··· DATA

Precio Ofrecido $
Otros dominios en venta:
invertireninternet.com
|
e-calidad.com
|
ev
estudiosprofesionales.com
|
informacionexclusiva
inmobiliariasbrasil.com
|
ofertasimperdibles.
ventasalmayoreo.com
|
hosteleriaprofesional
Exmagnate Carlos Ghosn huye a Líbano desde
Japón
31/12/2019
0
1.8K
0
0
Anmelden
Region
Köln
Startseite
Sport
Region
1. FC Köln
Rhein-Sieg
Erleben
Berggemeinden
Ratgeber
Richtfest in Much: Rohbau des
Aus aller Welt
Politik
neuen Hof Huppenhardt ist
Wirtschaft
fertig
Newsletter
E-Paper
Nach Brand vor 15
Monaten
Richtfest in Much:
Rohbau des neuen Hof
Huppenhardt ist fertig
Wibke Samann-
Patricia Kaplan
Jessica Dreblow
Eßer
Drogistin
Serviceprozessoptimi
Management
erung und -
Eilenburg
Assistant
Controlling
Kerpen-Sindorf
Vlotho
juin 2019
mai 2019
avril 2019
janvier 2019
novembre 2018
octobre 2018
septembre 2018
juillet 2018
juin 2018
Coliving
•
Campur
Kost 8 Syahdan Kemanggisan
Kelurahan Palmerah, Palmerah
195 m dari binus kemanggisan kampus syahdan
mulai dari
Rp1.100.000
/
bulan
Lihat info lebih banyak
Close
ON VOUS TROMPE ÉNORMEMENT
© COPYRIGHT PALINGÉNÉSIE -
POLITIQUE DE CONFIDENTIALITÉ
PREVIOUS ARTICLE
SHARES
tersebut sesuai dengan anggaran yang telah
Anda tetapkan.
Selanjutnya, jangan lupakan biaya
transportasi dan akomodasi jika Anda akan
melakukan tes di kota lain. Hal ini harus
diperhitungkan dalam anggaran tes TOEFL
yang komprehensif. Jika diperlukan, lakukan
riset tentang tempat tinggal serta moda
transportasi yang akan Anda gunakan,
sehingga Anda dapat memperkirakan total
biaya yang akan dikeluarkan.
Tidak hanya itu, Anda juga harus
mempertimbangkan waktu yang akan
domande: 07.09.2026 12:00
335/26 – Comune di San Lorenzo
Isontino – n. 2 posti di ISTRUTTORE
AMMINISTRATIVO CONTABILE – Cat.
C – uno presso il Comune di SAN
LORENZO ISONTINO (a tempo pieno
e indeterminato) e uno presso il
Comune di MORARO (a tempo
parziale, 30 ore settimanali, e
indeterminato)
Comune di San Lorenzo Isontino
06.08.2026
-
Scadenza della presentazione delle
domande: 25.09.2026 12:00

······

> [TASK TO COMPLETE]
Can you reproduce all the material exactly?

> [EXERCISE ANSWER]
Precio Ofrecido $
Otros dominios en venta:
invertireninternet.com
|
e-calidad.com
|
ev
estudiosprofesionales.com
|
informacionexclusiva
inmobiliariasbrasil.com
|
ofertasimperdibles.
ventasalmayoreo.com
|
hosteleriaprofesional
Exmagnate Carlos Ghosn huye a Líbano desde
Japón
31/12/2019
0
1.8K
0
0
Anmelden
Region
Köln
Startseite
Sport
Region
1. FC Köln
Rhein-Sieg
Erleben
Berggemeinden
Ratgeber
Richtfest in Much: Rohbau des
Aus aller Welt
Politik
neuen Hof Huppenhardt ist
Wirtschaft
fertig
Newsletter
E-Paper
Nach Brand vor 15
Monaten
Richtfest in Much:
Rohbau des neuen Hof
Huppenhardt ist fertig
Wibke Samann-
Patricia Kaplan
Jessica Dreblow
Eßer
Drogistin
Serviceprozessoptimi
Management
erung und -
Eilenburg
Assistant
Controlling
Kerpen-Sindorf
Vlotho
juin 2019
mai 2019
avril 2019
janvier 2019
novembre 2018
octobre 2018
septembre 2018
juillet 2018
juin 2018
Coliving
•
Campur
Kost 8 Syahdan Kemanggisan
Kelurahan Palmerah, Palmerah
195 m dari binus kemanggisan kampus syahdan
mulai dari
Rp1.100.000
/
bulan
Lihat info lebih banyak
Close
ON VOUS TROMPE ÉNORMEMENT
© COPYRIGHT PALINGÉNÉSIE -
POLITIQUE DE CONFIDENTIALITÉ
PREVIOUS ARTICLE
SHARES
tersebut sesuai dengan anggaran yang telah
Anda tetapkan.
Selanjutnya, jangan lupakan biaya
transportasi dan akomodasi jika Anda akan
melakukan tes di kota lain. Hal ini harus
diperhitungkan dalam anggaran tes TOEFL
yang komprehensif. Jika diperlukan, lakukan
riset tentang tempat tinggal serta moda
transportasi yang akan Anda gunakan,
sehingga Anda dapat memperkirakan total
biaya yang akan dikeluarkan.
Tidak hanya itu, Anda juga harus
mempertimbangkan waktu yang akan
domande: 07.09.2026 12:00
335/26 – Comune di San Lorenzo
Isontino – n. 2 posti di ISTRUTTORE
AMMINISTRATIVO CONTABILE – Cat.
C – uno presso il Comune di SAN
LORENZO ISONTINO (a tempo pieno
e indeterminato) e uno presso il
Comune di MORARO (a tempo
parziale, 30 ore settimanali, e
indeterminato)
Comune di San Lorenzo Isontino
06.08.2026
-
Scadenza della presentazione delle
domande: 25.09.2026 12:00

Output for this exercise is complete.